# Easton Ascent II vs. Mavic K SL's



## singletrak (Mar 29, 2005)

I'm bulilding my new road bike and need a wheelset. I'm on the fence between Ascent II's and K SL's. I'm trying to find a balance between cost, weight and strength ( who isn't).
I'm less than 145lbs wet so usually easy on my wheels. I'll be using the set for racing/training although if they're too sweet I can use the CPX33's from my cross bike for training and reserve the hot wheels for racing / weekend whoopass training rides (you know the one, when so and so Cat 1 dude decides to show up and "school" everyone and you want to be prepared). Mavic has a program called MP3 which for $70 provides a no ?'s asked crash warranty on the K's for three years. So factor this in for any reccomendations. Thanks in advance.


----------



## SilasCL (Jun 14, 2004)

singletrak said:


> I'm bulilding my new road bike and need a wheelset. I'm on the fence between Ascent II's and K SL's. I'm trying to find a balance between cost, weight and strength ( who isn't).
> I'm less than 145lbs wet so usually easy on my wheels. I'll be using the set for racing/training although if they're too sweet I can use the CPX33's from my cross bike for training and reserve the hot wheels for racing / weekend whoopass training rides (you know the one, when so and so Cat 1 dude decides to show up and "school" everyone and you want to be prepared). Mavic has a program called MP3 which for $70 provides a no ?'s asked crash warranty on the K's for three years. So factor this in for any reccomendations. Thanks in advance.

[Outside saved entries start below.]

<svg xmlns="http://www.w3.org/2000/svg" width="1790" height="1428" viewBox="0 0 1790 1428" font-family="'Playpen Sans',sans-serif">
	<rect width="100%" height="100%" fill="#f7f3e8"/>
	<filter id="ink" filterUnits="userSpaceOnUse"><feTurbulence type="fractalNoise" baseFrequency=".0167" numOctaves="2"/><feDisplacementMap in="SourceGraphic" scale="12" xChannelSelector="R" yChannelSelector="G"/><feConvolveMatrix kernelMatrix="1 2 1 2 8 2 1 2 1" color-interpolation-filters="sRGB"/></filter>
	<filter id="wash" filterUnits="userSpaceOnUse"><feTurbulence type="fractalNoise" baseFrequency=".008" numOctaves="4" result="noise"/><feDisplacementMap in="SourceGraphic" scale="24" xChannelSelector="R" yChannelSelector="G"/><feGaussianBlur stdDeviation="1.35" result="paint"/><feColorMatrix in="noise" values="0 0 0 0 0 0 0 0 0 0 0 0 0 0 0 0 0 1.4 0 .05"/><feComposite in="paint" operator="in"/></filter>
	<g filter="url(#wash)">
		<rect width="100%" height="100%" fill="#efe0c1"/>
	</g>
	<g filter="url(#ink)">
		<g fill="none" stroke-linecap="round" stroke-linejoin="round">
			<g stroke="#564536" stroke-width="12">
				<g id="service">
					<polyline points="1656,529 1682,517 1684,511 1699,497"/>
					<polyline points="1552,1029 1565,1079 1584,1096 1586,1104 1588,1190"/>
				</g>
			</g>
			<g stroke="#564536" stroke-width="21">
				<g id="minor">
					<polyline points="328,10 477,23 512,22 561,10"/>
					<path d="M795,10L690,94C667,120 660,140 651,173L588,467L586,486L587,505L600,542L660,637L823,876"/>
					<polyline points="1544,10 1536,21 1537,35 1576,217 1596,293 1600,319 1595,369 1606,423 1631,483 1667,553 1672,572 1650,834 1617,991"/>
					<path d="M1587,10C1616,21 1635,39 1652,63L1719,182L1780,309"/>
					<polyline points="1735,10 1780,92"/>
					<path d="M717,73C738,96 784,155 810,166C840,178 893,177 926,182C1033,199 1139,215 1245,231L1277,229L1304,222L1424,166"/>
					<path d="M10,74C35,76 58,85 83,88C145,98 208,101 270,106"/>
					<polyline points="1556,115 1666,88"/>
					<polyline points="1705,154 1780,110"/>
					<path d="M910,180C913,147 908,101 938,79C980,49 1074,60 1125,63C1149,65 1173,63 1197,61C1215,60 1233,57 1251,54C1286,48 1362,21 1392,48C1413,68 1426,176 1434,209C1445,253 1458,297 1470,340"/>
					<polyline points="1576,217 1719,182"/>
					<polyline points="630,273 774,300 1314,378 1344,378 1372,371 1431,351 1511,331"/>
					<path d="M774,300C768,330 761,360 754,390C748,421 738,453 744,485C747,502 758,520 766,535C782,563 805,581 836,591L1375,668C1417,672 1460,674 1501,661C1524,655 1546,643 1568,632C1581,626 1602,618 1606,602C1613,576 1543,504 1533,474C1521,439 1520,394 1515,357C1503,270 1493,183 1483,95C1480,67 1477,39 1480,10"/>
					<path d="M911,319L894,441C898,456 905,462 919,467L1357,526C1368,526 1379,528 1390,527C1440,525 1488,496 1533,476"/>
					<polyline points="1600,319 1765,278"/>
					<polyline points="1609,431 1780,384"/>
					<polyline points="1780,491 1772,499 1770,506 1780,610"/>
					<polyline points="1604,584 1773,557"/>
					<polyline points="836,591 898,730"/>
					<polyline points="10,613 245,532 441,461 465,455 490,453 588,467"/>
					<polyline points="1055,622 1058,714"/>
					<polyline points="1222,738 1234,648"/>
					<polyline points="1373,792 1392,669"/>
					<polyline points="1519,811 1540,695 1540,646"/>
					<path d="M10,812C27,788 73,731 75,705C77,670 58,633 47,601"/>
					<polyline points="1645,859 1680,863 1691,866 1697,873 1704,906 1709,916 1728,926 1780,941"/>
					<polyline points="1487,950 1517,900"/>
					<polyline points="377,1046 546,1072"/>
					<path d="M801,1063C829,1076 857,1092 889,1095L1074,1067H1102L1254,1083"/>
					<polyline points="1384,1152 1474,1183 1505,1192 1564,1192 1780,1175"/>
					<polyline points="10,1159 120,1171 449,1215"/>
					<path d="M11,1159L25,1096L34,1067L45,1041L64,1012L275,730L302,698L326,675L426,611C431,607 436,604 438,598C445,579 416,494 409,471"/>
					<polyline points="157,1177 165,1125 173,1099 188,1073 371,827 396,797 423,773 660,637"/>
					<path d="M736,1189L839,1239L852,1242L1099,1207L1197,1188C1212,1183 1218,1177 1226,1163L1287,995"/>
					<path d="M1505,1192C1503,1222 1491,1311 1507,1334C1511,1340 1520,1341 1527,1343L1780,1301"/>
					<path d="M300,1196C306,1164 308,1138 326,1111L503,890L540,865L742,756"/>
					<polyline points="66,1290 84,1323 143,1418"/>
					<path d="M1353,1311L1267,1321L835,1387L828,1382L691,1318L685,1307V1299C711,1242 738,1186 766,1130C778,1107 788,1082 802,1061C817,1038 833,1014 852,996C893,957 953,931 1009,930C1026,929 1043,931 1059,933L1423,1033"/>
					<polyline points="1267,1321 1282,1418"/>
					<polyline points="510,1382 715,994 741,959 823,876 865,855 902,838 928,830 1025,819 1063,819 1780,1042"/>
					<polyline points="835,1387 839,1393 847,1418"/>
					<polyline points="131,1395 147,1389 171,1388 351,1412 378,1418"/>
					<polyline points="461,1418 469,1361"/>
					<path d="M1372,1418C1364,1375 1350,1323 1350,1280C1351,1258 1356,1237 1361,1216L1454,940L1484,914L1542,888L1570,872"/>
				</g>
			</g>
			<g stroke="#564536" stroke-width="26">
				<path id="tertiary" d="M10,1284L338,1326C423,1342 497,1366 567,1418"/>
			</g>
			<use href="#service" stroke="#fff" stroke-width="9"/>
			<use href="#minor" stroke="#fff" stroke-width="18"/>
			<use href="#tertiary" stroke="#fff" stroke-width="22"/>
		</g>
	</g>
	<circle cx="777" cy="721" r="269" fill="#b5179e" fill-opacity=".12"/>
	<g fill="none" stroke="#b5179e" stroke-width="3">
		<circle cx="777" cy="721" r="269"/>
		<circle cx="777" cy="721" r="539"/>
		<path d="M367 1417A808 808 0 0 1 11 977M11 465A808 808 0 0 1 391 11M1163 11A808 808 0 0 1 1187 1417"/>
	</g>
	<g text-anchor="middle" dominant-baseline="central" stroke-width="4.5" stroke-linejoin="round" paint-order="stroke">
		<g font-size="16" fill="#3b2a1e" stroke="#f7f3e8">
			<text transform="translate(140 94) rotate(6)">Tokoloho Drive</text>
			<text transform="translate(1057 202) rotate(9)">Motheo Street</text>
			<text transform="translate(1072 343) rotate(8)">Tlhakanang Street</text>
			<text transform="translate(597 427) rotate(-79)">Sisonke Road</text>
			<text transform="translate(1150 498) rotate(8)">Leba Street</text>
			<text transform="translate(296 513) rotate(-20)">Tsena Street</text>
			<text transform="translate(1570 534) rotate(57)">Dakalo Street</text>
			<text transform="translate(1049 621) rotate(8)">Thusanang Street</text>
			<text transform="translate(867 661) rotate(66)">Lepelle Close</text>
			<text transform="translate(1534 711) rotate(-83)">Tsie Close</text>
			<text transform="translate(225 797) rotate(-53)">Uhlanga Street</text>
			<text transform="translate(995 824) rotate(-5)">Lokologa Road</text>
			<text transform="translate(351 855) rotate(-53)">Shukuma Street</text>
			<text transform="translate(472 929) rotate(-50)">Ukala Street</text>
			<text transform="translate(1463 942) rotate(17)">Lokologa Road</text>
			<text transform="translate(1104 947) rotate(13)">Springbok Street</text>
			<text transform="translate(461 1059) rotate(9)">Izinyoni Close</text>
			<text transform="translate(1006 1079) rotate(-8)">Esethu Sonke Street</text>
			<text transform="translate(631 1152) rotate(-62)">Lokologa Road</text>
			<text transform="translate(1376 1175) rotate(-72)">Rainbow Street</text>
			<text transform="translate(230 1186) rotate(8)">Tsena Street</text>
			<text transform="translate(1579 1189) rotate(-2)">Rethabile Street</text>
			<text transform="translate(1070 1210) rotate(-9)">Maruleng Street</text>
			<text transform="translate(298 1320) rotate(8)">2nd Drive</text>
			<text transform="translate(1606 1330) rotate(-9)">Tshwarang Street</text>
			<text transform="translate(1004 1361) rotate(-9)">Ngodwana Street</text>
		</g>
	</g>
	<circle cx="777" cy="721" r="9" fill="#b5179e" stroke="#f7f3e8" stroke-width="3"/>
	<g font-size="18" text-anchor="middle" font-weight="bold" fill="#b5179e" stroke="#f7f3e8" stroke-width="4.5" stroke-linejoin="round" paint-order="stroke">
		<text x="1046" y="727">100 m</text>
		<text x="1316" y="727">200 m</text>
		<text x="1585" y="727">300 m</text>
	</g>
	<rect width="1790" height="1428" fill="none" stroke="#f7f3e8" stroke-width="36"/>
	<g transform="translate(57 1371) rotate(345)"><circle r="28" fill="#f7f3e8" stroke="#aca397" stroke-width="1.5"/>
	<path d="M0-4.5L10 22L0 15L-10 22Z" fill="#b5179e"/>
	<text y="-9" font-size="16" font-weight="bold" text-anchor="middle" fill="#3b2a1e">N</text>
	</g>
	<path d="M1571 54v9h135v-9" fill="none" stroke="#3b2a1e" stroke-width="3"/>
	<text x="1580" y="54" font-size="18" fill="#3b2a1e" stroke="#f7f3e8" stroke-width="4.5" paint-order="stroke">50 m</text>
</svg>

I've enjoyed my Circuits for a couple of years, only needed truing after a crash.

People say Ks are super tough too.

Your choice should probably come down to $ and which looks cooler, both of these wheels are a good compromise between tough and light. Others will soon post that handbuilts will do a similar job for much less money, so that's certainly a good option too.

Silas


----------